[Challenge]:
In the sewing post, why did the writer make the size 4 Flower Girl dress for a 2-year-old? Answer in one to three sentences.
══ Page extract ══
My first project was the trickiest because I wanted a sleeveless shirt but nothing with too much detail to compete with the print of the fabric. I sorted through the Fabric.com pattern catalog but didn't find anything I loved! Well, I became sidetracked with a personal project of making new PJs for myself and found the pattern that was perfect for the Liberty of London. It is HotPatterns Cupid Cami (And it's a free pattern download!). Originally designed as a PJ top, I didn't see why with a fabric substitution it would not make the most wonderful summer top. I love being right. With some Hanky Weight Linen as my bias tape, this cami took approx 1 yard of Liberty of London (you are safe with just ordering 1 yd) and about 2-3 hours to complete (having had to make the bias tape). I did have to add darts of 4 in. long by 1 in. wide at the bust but that was my only modification. This top is easy to make and can be easily modified for a longer length; it hit right at my hips. The ties at the top are so much fun and make me feel like a kid again. I do recommend that when you sew the front to the back that you start at the bottom when matching up the sides. If you start at the top, it will not match up once you get to the bottom. Once you sew the seam, it will all work out.
My second project also took approx 1 yd and came from Heather Ross Weekend Sewing. I have made the Flower Girl before and know it runs a little small so I made the size 4 for my 2 yr old; I want her to have it for several summers. This print really brought out something in this pattern that the other dress did not have. The Liberty of London print sort of 'fits' this pattern like no other fabric. The Flower Girl dress also went to together super quick, 2 hours or so. I cut my skirt length to 20 in. to make it longer like in the book photograph. The other modifications were to topstitch the gathers in place once I had pressed the bodice seam towards the skirt and I made the straps a bit wider at 1.5 in. I think even a bit wider than that would still look great. You could even get away with some flat piping where the bodice and skirt meet. You could not ask for a better combination of dress and print for little girls.
The flow and drape of the Liberty of London Lawn is light and delicate with an airiness that will be most welcome come the balmy days of summer. The print reminds me of my childhood, of picnics and climbing trees. You can't beat the soft hand or bright colors; this is a fabric that needs to be in your closet.
Infinity dresses are everywhere these days; a call back from their heyday in the 1970's. And why not! They are classics and modern perfectly combined because you can wear them to suit your style, event or mood. Couple that with Fabric.com's amazing selection of dreamy Stretch ITY knits and your infinity dress can be in a rainbow of colors or lengths (Mine is in turquoise). The infinity dress is perfect for holiday weekends or destination weddings because it is wrinkle free and ready to wear in seconds.
There are many different versions in stores these days but some lacked pizzazz or included too much pizzazz. I originally fell in love with the original on Rostitchery's blog but I had trouble with cutting the circle skirt. Rowena of Rostitchery wrote another version with some great additions for Threads Quick Stuff to Sew that included an easier version of the circle skirt and a small elastic casing (among other great tips) but I still didn't want to deal with Pi or a circle skirt so I developed my own work around : a gathered skirt. What I really loved about the gathered skirt- besides not cutting out a circle- is the ease of hemming, no round hems here! Here's how to make an infinity dress like mine.
═══
══ Data section ══
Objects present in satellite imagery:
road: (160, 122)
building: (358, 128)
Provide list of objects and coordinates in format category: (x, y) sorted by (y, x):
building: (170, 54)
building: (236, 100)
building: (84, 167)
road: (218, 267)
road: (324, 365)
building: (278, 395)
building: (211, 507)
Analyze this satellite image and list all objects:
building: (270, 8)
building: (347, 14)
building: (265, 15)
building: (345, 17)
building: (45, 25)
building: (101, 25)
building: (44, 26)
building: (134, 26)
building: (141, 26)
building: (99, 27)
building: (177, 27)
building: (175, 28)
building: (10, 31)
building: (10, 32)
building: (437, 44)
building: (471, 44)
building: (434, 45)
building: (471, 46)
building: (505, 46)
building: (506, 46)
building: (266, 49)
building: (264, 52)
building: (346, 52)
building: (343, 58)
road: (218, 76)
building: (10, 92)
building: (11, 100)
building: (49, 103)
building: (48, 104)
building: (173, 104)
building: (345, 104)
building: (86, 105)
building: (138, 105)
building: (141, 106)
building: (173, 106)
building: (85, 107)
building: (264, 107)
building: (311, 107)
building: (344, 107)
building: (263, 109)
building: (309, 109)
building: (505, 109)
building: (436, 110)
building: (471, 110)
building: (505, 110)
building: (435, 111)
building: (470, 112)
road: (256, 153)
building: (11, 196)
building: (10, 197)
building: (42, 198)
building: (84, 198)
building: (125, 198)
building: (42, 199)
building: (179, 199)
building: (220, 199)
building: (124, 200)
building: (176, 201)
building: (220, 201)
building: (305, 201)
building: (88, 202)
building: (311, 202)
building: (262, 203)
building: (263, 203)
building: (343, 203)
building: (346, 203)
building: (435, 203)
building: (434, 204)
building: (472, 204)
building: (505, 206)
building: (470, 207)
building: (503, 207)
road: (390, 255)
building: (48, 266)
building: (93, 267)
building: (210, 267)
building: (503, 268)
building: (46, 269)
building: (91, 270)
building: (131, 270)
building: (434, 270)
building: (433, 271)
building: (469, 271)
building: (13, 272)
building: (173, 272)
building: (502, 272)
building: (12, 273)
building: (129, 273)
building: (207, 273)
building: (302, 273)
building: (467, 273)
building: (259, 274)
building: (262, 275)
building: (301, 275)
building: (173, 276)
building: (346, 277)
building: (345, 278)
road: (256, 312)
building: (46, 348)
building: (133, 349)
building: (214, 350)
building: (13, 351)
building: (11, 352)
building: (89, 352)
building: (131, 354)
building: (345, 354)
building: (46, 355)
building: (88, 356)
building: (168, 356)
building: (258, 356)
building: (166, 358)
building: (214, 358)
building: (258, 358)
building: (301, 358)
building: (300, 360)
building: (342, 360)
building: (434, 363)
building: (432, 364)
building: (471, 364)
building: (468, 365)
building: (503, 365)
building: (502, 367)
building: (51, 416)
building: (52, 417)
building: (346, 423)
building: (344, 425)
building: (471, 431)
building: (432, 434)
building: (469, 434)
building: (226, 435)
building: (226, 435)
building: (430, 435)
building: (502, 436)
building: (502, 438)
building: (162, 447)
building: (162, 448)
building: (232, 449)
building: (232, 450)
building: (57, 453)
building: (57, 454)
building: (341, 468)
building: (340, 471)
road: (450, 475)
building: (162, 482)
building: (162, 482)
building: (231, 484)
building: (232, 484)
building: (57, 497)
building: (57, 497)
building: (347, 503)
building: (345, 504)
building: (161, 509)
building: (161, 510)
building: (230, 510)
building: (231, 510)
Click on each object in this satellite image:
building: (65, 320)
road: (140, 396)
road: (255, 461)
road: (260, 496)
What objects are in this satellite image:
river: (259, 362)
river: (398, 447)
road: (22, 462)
═══
[Right answer]:
The writer had made the Flower Girl before and knew the pattern runs a little small. The writer also wanted the daughter to be able to wear the dress for several summers.